Тихий Дон. Том 2 - Михаил Шолохов
Шрифт:
Интервал:
Закладка:
Говорил Захар Королев.
– А на что она тебе сдалась? – просто спросил Христоня.
– Она мне не нужна. Но уговору не было, как мы пущали Красную Армию через свой округ, чтобы нас обезоруживали.
– Верно!
– Фомин говорил на митинге!
– Шашки на свои копейки справляли!
– Я со своим винтом с германской пришел, а тут отдай!

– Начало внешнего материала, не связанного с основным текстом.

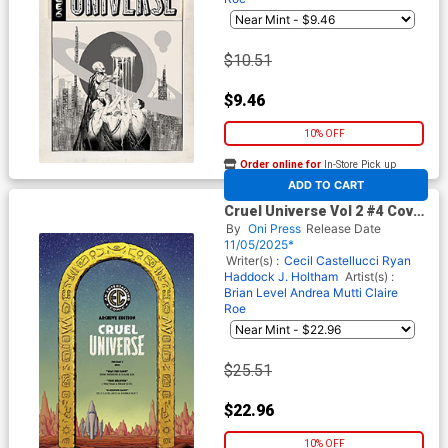
$10.51
$9.46
10% OFF
Order online for
In-Store Pick up
At any of our four locations
ADD TO CART
Cruel Universe Vol 2 #4 Cover
E Incentive Malachi Ward EC
By
Oni Press
Release Date
Archive Edition Variant Cover
11/05/2025*
(EC Comics)
Writer(s) :
Cecil Castellucci
Ryan
Haddock
J. Holtham
Artist(s) :
Brian Level
Andrea Mutti
Claire
Roe
$25.51
$22.96
10% OFF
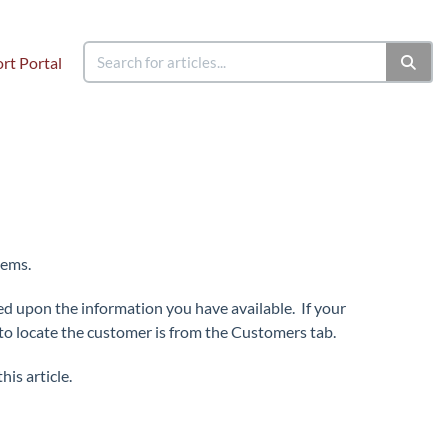
rt Portal
tems.
ed upon the information you have available. If your
to locate the customer is from the Customers tab.
his article.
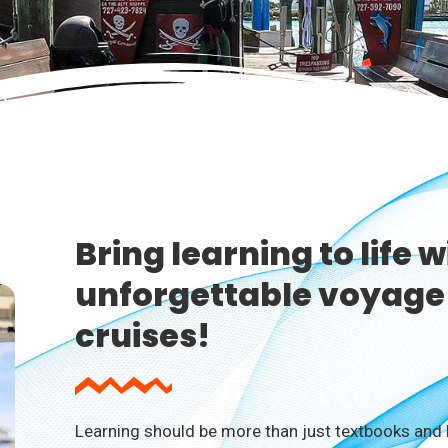
Bring learning to life w
unforgettable voyage 
cruises!
Learning should be more than just textbooks and l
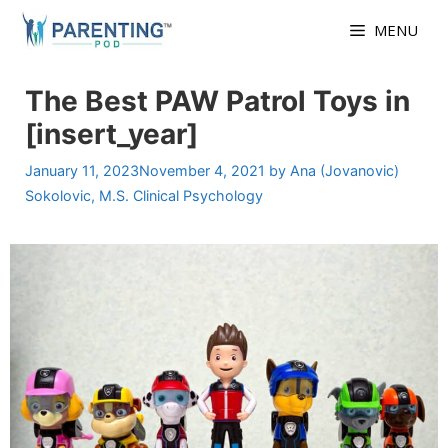
Skip
MENU
to
content
The Best PAW Patrol Toys in
[insert_year]
January 11, 2023
November 4, 2021
by
Ana (Jovanovic)
Sokolovic, M.S. Clinical Psychology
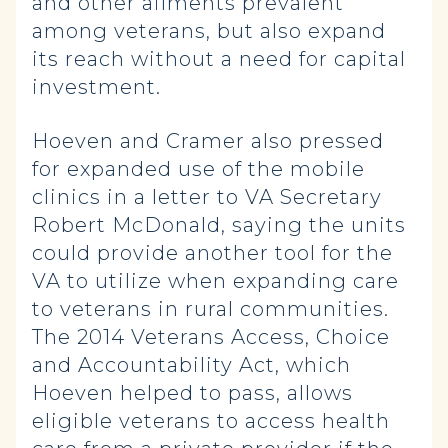
and other ailments prevalent
among veterans, but also expand
its reach without a need for capital
investment.
Hoeven and Cramer also pressed
for expanded use of the mobile
clinics in a letter to VA Secretary
Robert McDonald, saying the units
could provide another tool for the
VA to utilize when expanding care
to veterans in rural communities.
The 2014 Veterans Access, Choice
and Accountability Act, which
Hoeven helped to pass, allows
eligible veterans to access health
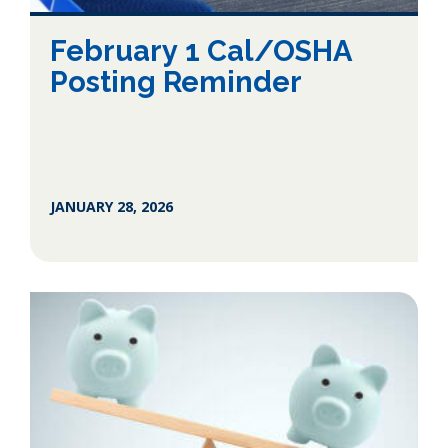
February 1 Cal/OSHA
Posting Reminder
JANUARY 28, 2026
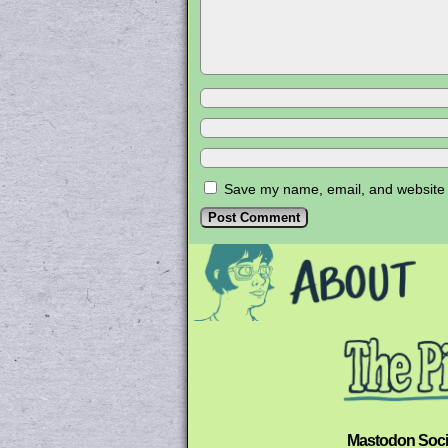
Save my name, email, and website i
Mastodon Soci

– Оружие, скажи, не отдадим!
– Казаков обобрать норовят! Я что же значу без вооружения? На каком полозу я должен ехать? Я без оружия, как баба с задратым подолом, – голый.
– При нас останется!
Мишка Кошевой чинно попросил слова:
– Дозвольте, товарищи! Мне даже довольно удивительно слухать такие разговоры. Военное положение или нет у нас?
– Да нехай хучь сзади военного!
– А раз военное – гутарить долго нечего. Вынь и отдай! Мы-то не так делали, как занимали хохлачьи слободы?
Лапченков погладил свою папашку и как припечатал:
– Кто в этих трех днях не сдаст оружие, будет предан революционному суду и расстрелян, как контра.
После минуты молчания Томилин, кашляя, прохрипел:
– Просим выбирать власть!
Двинули кандидатуры. Накричали с десяток фамилий. Один из молодятни крикнул:
– Авдеича!
Однако шутка успеха не возымела. Первым голосовали Ивана Алексеевича.
Прошел единогласно.
– Дальше и голосовать нечего, – предложил Петро Мелехов.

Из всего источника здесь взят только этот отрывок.